I saw people die that day not because of anything we didn't do but because
of what a bunch of soulless murderers did do. Let's never forget that.
It's us against them, not us against us.
This is where Jeff and I diverge in how to wage war well. Rage hampers your
ability to function in combat, and we are in combat. One prevails by
respecting the enemy, not in seeing him as inhuman. Further, I'm convinced that
no one is soulless, though many on both sides are deluded by fundamentalist
leaders and happy to kill in their personal quest for meaning. Just as our vets
have been to Viet Nam and met and hugged and wept with their former enemy, someday
Iraqis and Yanks will sit down in Baghdad over sweet tea and grieve for the
lost days of their youth, seeking to maim each other.

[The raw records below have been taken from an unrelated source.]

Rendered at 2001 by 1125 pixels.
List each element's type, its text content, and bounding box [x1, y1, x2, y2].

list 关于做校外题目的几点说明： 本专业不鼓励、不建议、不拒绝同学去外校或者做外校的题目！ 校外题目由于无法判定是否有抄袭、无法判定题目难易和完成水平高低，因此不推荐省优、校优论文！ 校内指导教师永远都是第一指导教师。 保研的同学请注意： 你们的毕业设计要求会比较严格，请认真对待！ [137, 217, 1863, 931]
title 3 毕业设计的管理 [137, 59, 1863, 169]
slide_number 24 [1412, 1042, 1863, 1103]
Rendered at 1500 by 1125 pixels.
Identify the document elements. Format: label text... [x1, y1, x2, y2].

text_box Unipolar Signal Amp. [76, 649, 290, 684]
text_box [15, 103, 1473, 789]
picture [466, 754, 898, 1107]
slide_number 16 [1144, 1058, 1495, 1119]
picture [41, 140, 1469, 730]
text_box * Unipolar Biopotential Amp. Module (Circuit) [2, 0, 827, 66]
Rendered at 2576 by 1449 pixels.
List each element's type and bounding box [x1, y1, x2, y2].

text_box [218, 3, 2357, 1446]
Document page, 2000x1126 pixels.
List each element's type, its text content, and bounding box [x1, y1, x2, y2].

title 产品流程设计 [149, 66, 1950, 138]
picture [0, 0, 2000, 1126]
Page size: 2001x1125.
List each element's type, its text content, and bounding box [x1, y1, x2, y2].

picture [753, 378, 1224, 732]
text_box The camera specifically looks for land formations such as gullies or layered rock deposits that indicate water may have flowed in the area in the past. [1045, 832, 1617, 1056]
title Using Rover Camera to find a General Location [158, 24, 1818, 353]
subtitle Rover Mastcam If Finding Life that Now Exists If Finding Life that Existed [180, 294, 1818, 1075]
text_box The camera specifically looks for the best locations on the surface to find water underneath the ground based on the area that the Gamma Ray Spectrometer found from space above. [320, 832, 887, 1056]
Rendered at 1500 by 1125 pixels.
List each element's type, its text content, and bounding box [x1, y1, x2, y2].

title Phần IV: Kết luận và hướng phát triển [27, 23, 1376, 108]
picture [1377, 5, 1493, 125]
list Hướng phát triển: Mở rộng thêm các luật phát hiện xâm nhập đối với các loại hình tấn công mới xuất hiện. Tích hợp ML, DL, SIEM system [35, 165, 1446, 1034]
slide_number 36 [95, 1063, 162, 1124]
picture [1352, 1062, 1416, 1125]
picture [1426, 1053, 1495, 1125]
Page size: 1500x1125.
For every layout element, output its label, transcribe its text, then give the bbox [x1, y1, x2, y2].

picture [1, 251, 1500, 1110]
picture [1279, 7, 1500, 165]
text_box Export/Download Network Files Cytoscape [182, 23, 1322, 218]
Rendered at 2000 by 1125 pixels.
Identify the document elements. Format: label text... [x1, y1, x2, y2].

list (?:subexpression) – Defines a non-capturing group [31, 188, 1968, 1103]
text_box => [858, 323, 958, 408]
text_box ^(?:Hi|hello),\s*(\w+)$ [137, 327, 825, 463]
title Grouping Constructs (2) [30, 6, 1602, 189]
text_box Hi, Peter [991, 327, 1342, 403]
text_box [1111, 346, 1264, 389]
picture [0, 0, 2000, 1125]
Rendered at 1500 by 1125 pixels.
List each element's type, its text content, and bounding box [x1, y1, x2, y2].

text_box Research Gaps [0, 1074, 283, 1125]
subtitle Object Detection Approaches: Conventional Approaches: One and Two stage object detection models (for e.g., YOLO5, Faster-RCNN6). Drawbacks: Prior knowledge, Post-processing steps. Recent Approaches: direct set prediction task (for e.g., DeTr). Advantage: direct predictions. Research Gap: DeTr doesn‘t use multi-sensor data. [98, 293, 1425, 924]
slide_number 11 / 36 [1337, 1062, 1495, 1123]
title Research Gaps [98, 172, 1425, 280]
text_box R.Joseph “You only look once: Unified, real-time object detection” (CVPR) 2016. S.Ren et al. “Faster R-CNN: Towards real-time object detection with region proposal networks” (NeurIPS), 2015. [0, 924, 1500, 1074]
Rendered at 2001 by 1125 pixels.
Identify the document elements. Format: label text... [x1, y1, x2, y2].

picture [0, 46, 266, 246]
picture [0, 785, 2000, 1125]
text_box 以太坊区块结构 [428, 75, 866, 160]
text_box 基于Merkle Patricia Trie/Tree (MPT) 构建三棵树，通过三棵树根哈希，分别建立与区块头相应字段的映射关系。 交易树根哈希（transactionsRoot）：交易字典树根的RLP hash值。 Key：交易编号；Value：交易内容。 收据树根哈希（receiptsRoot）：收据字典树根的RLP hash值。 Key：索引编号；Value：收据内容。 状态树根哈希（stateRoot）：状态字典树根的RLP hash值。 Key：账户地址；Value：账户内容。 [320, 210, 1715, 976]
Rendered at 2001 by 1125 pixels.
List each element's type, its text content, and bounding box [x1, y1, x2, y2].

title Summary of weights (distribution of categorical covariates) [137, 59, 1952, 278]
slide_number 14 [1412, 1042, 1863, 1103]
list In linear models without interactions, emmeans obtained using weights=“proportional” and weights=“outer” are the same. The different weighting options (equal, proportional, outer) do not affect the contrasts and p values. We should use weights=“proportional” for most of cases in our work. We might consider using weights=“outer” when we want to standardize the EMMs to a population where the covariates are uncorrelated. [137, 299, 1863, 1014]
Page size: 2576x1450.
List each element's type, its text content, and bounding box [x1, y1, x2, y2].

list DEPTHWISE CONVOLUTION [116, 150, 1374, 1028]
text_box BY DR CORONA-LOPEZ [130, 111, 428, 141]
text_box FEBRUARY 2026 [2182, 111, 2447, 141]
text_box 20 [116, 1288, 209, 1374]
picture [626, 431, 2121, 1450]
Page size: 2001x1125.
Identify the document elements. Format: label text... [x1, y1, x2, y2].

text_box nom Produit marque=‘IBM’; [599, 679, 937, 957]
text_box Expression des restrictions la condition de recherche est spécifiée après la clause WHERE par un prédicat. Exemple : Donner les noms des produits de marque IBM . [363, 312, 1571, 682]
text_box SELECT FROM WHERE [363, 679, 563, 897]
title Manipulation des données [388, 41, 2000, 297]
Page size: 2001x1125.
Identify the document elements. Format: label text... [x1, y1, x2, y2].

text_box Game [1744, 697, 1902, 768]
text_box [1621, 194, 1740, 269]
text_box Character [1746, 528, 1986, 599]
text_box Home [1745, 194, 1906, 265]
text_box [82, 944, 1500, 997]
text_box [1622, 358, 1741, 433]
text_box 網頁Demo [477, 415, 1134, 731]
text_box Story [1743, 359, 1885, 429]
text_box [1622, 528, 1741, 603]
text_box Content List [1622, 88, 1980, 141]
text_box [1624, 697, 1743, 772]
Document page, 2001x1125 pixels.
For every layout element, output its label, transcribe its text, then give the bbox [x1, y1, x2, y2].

Though we're not at war with with ourselves, we must be antagonistic to our
own errors. NFL teams review the game video and fighter pilots the gunsight
film and grade each others' landings because they've got past the idea that
discovery is blame and that criticism is personal. The military has a lot at
stake so it's pretty comfortable with the idea that perfection is the absence
of mistakes: their only hope is to get the mistakes out in the open and learn
from them. If George Bush were a warrior, he'd get this, and he'd never have
allowed Rumsfeld to fire General Shinseki for his foreknowledge
that it would take more troops and money to occupy Iraq than the White House
wanted to consider.
Kicking the Dog
The Iraqi war was a catharsis, not a strategy, the equivalent of kicking the
dog after a bad day at the office. Does my analogy belittle the agony of all
those families? Think about it rationally: our problem was in witnessing all
that agony all at once, so dramatically, and dwelling on it for months. It built
a dangerous list in our heads. Every life is precious but most end badly, with
tubes and machines and grieving relatives around us. Multiply the affect surrounding
those individual deaths times 3,000 and it's probably the same as 9/11.
Living fully and free is more important than a specious guarantee of domestic
tranquility. The list of blessings in an open heart trumps the list of threats
in a timid head. Our spirit is destined to celebrate the universal dignity of
life and keep the hope that tomorrow, everywhere, can be a renaissance of understanding.